Function Types and Their Domain/Range
| Function Type | Domain | Range |
|---|---|---|
| Linear (mx + b) | (-∞, ∞) | (-∞, ∞) |
| Quadratic (x²) | (-∞, ∞) | [0, ∞) if opens up |
| Square Root (√x) | [0, ∞) | [0, ∞) |
| Cube Root (∛x) | (-∞, ∞) | (-∞, ∞) |
| 1/x (reciprocal) | x ≠ 0 | y ≠ 0 |
| Exponential (aˣ) | (-∞, ∞) | (0, ∞) |
| Logarithm (log x) | (0, ∞) | (-∞, ∞) |
| Absolute value (|x|) | (-∞, ∞) | [0, ∞) |
Worked Examples
Example 1: Rational Function
f(x) = (x + 2)/(x - 5)
Domain:
- Denominator x - 5 ≠ 0
- x ≠ 5
- Domain: (-∞, 5) ∪ (5, ∞)
Range:
- y = (x + 2)/(x - 5)
- Solve for x: y(x - 5) = x + 2
- yx - 5y = x + 2
- yx - x = 5y + 2
- x(y - 1) = 5y + 2
- x = (5y + 2)/(y - 1)
- Denominator y - 1 ≠ 0, so y ≠ 1
- Range: (-∞, 1) ∪ (1, ∞)
Example 2: Quadratic with Shift
f(x) = (x - 3)² + 2
Domain:
- Square is defined for all real numbers
- No division by zero issues
- Domain: (-∞, ∞)
Range:
- (x - 3)² is always ≥ 0
- Minimum value is 0 (at x = 3)
- (x - 3)² + 2 minimum is 2
- Range: [2, ∞)
Example 3: Combined Function
f(x) = √(x + 4) / (x - 2)
Domain:
- Square root requires x + 4 ≥ 0, so x ≥ -4
- Denominator requires x - 2 ≠ 0, so x ≠ 2
- Combined: [-4, 2) ∪ (2, ∞)
Finding range for combined functions often requires graphing or testing boundary values. The algebra gets messy quickly.
Common Mistakes to Avoid
- Forgetting to exclude values from rational function denominators — this is the most common error
- Writing ≥ when you need > — square roots need ≥, logarithms need >
- Assuming range mirrors domain — they are different sets with different restrictions
- Ignoring vertical shifts — adding or subtracting outside the function changes the range, not the domain
Getting Started: Quick Checklist
When you face a new function, run through this:
- Identify function type — polynomial, rational, root, log, etc.
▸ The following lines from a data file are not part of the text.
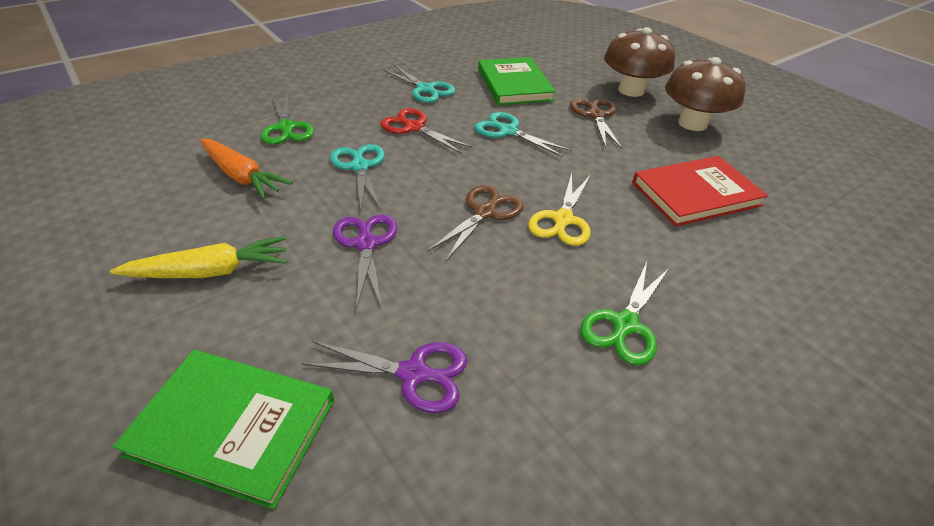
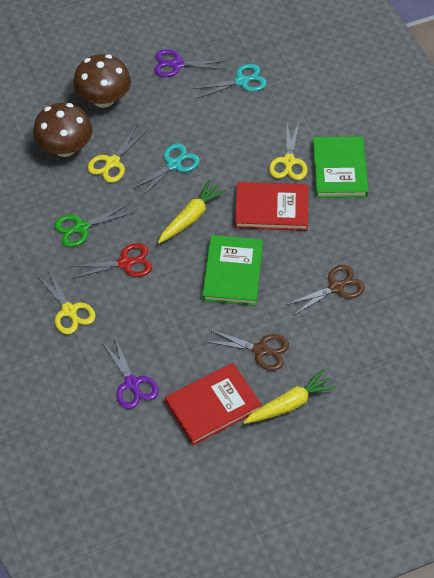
green scissors: 2 -> 1
orange carrot: 1 -> 0
red book: 1 -> 2
turquoise scissors: 3 -> 2
yellow carrot: 1 -> 2
yellow scissors: 1 -> 3

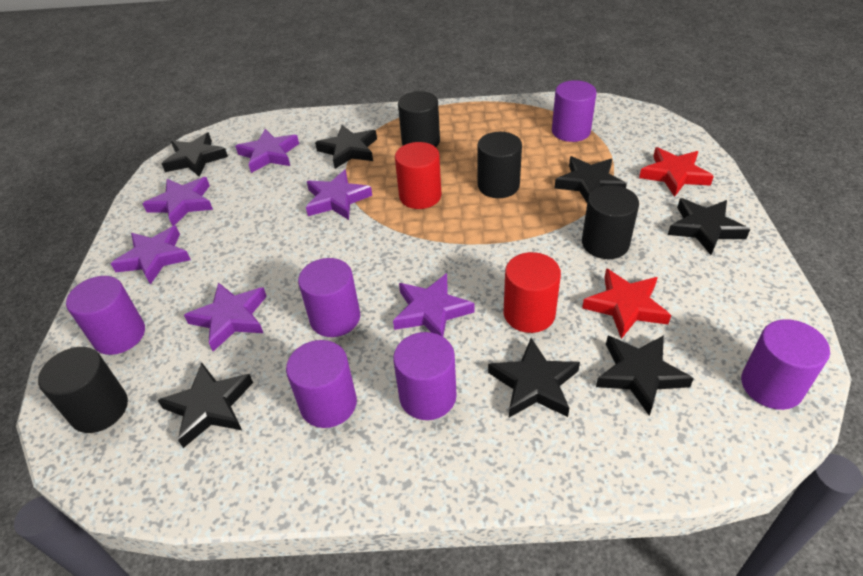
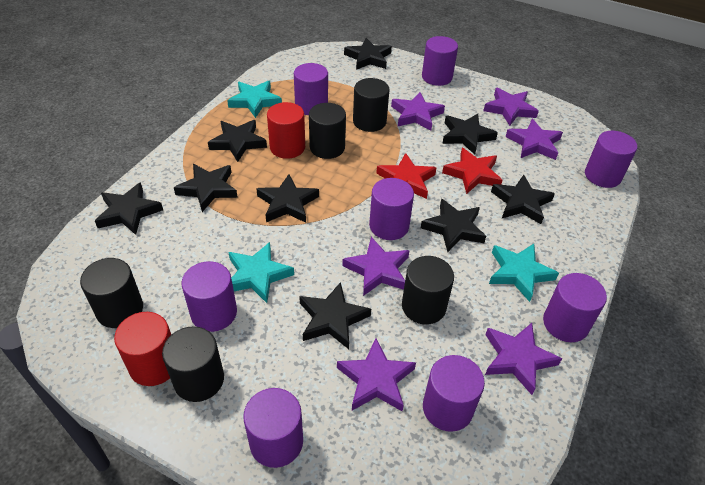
black cylinder: 4 -> 5
black star: 7 -> 9
purple cylinder: 6 -> 8
turquoise star: 0 -> 3

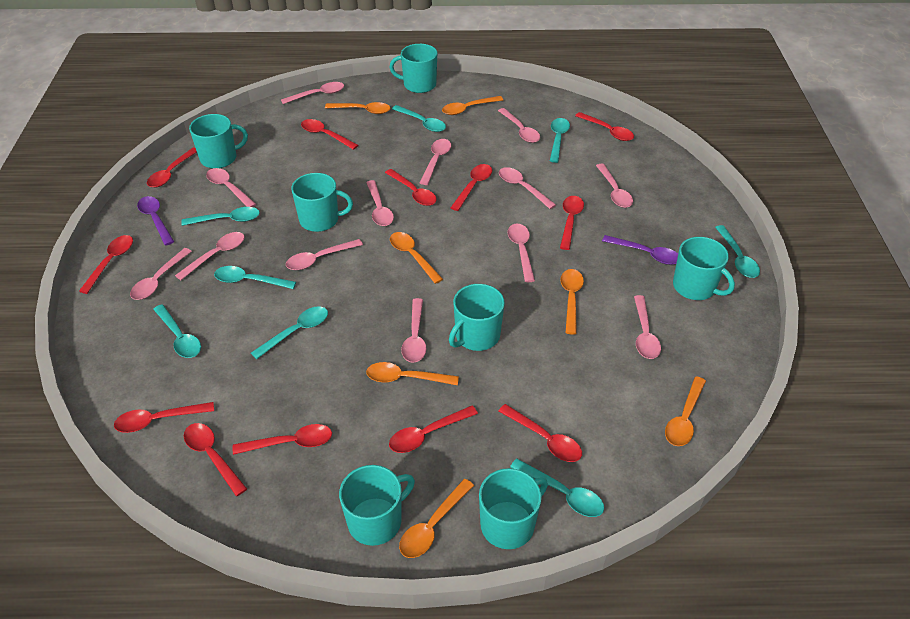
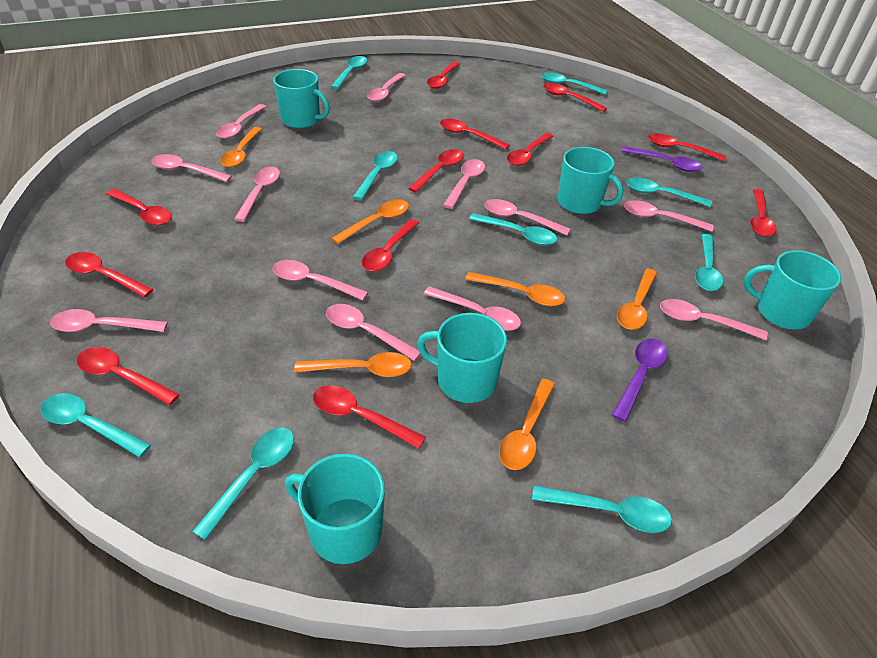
orange spoon: 7 -> 6
pink spoon: 13 -> 12
turquoise mug: 7 -> 5
turquoise spoon: 8 -> 9

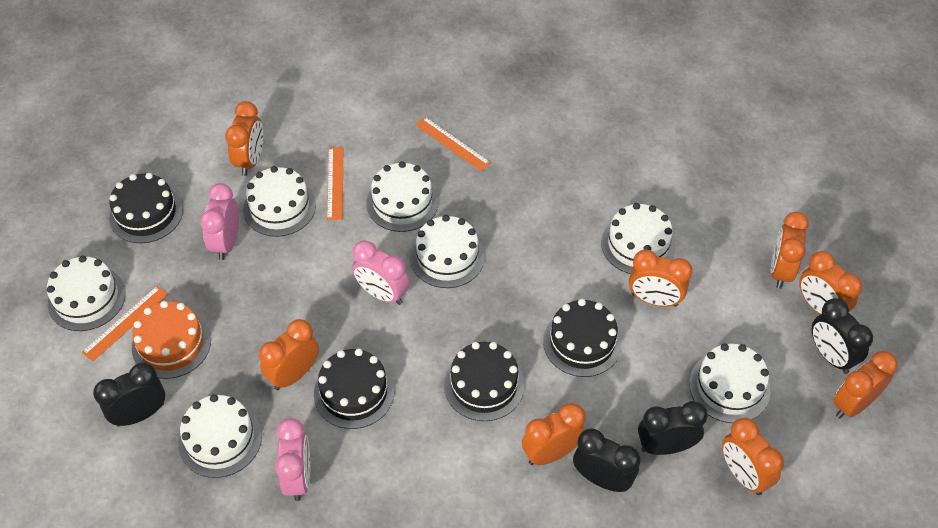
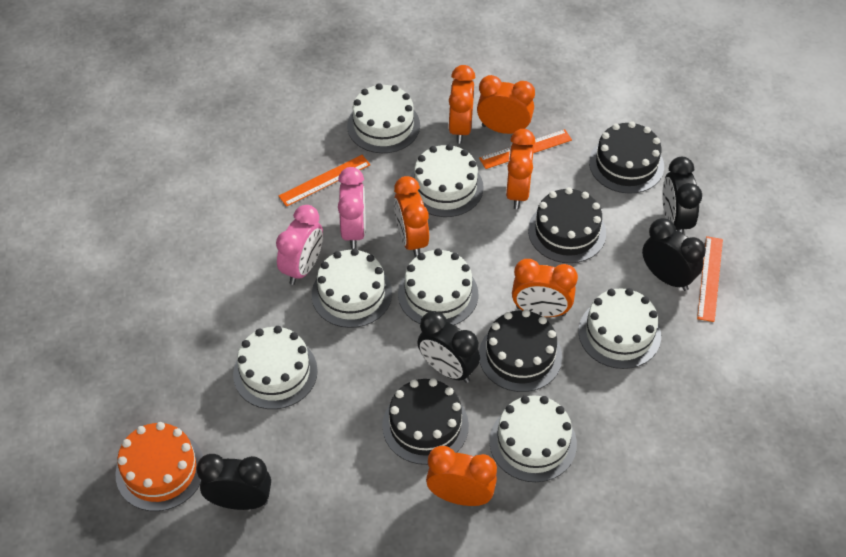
orange clock: 8 -> 6
pink clock: 3 -> 2

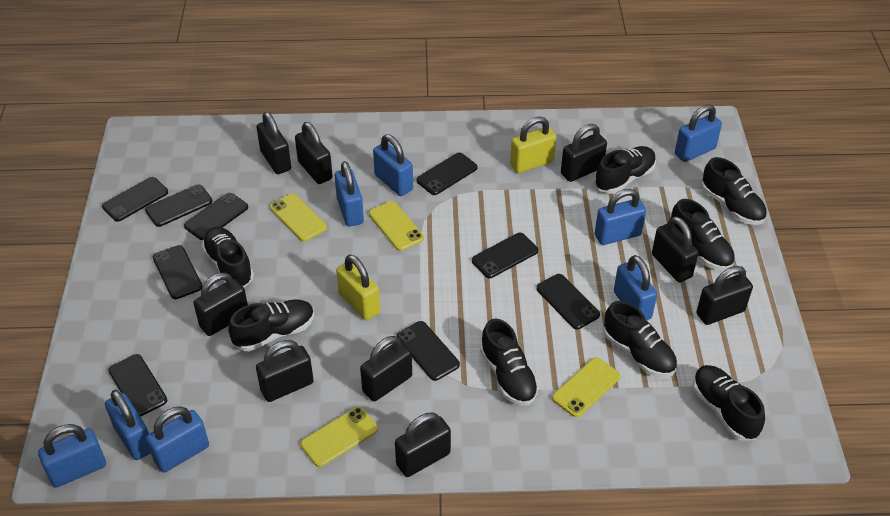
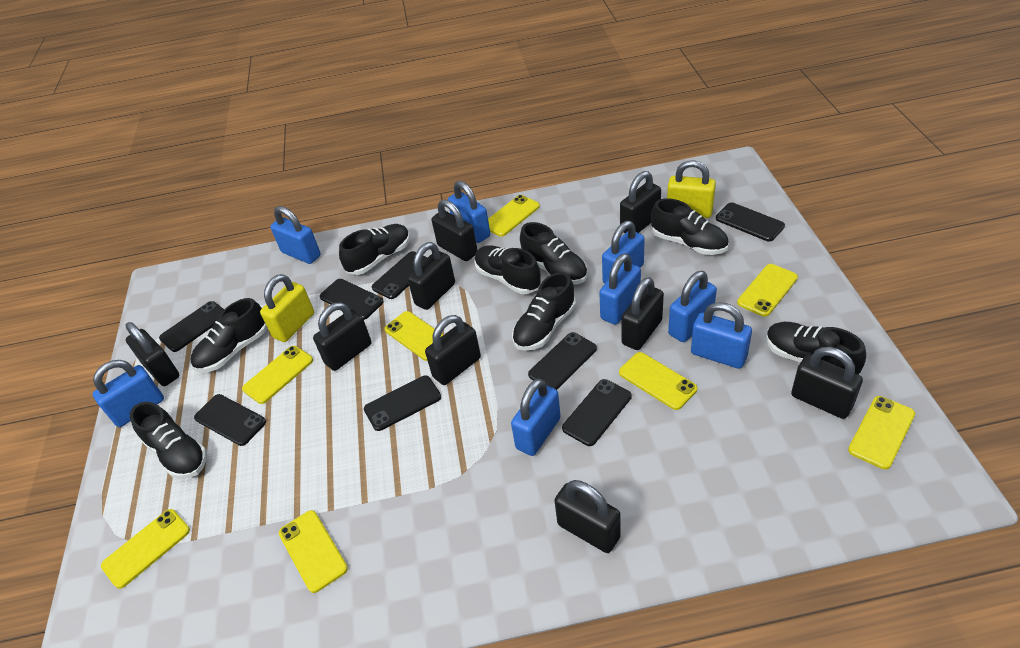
black phone: 9 -> 8
yellow phone: 4 -> 8

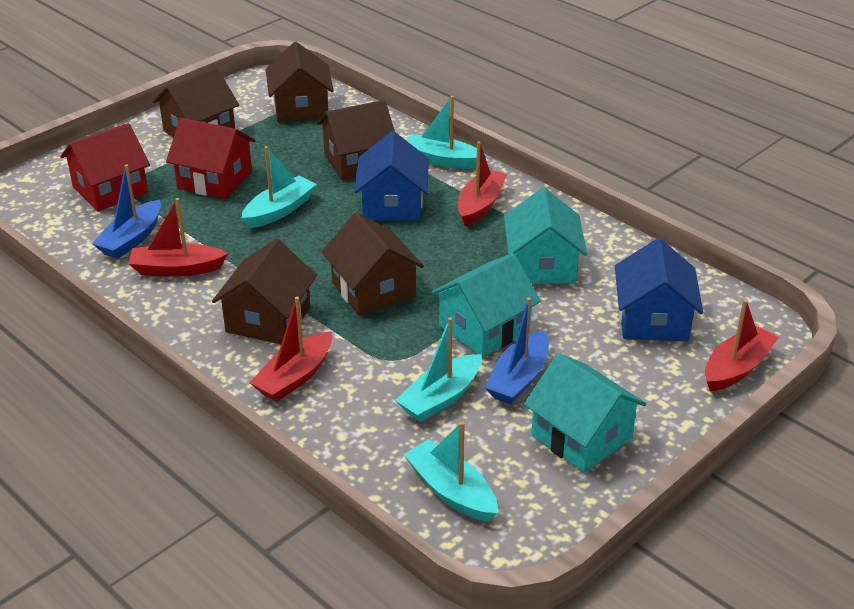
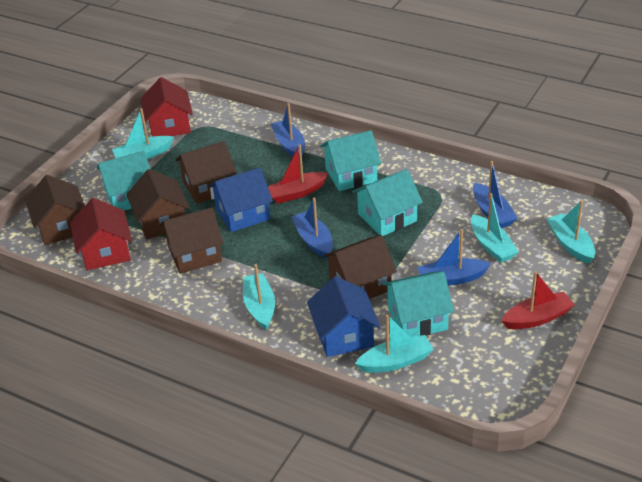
blue boat: 2 -> 4
red boat: 4 -> 2
turquoise boat: 4 -> 5
turquoise house: 3 -> 4

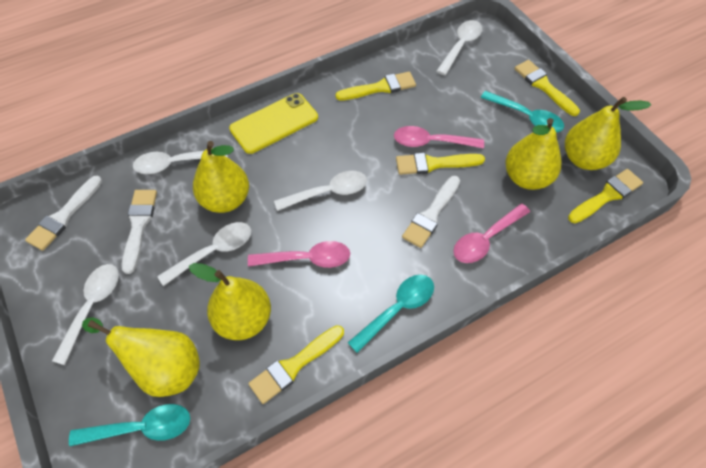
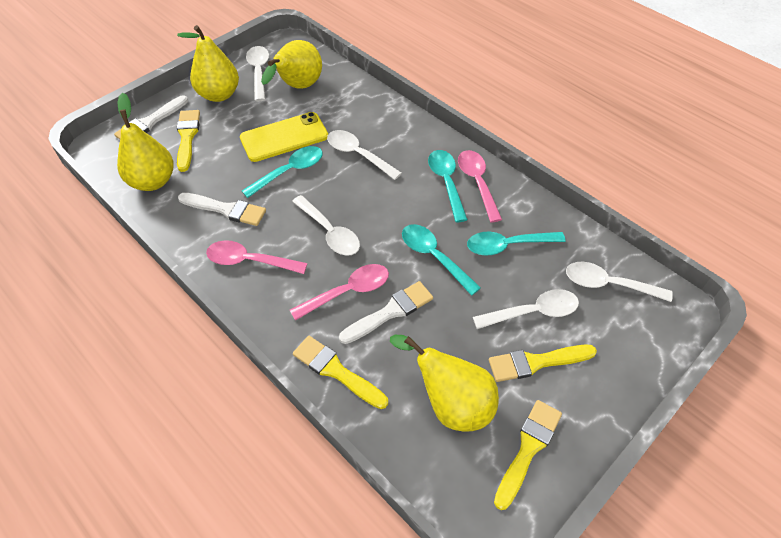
turquoise spoon: 3 -> 4
yellow brush: 5 -> 4
yellow pear: 5 -> 4

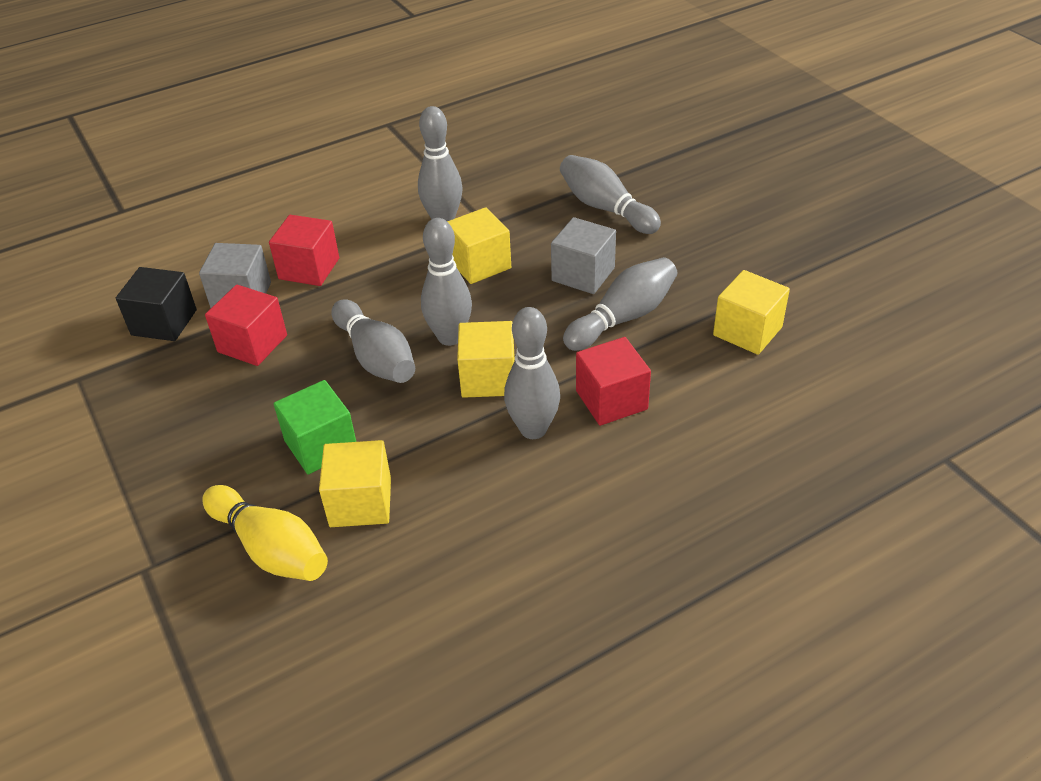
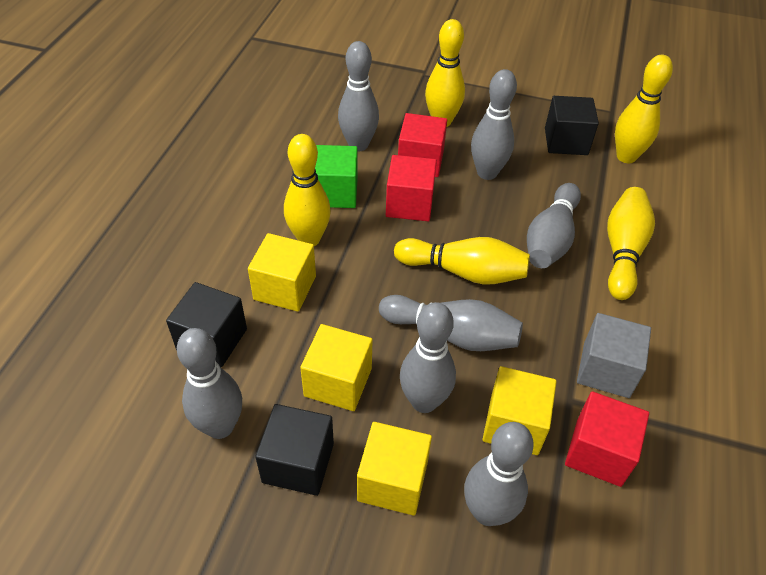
black cube: 1 -> 3
grey bowling pin: 6 -> 7
grey cube: 2 -> 1
yellow bowling pin: 1 -> 5

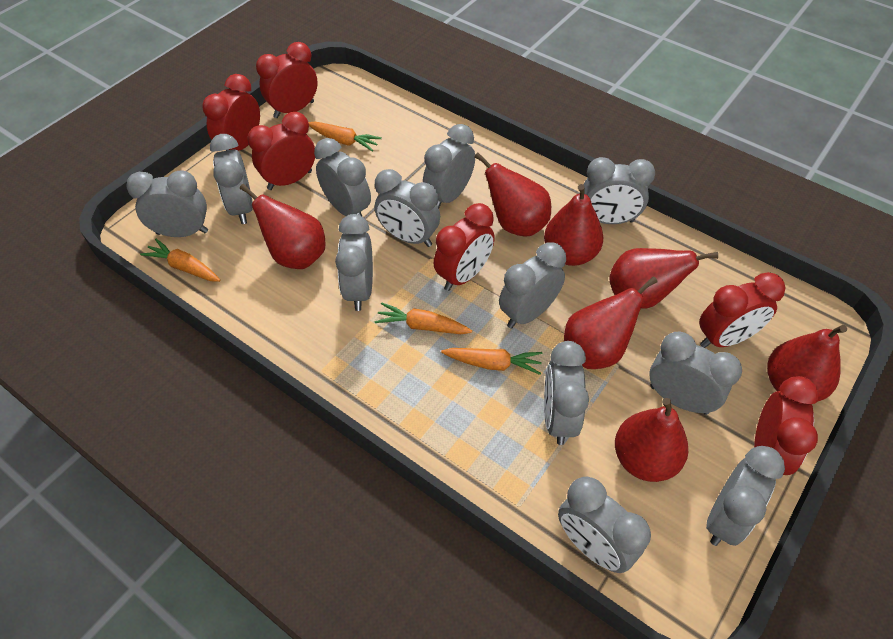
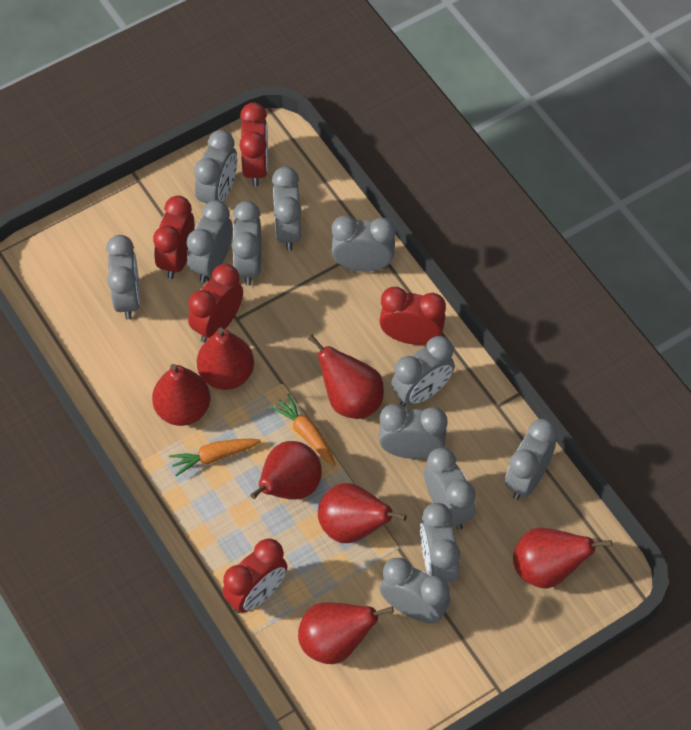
orange carrot: 4 -> 2
red clock: 6 -> 5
- Spot restrictions — denominators ≠ 0, even roots ≥ 0, logs > 0
- Write domain — exclude restricted values
- Solve for x — if finding range algebraically
- Apply restrictions — to the solved equation for range
- Verify with a graph — when in doubt, check visually
That's the entire process. Practice with five different function types and you'll have this down cold.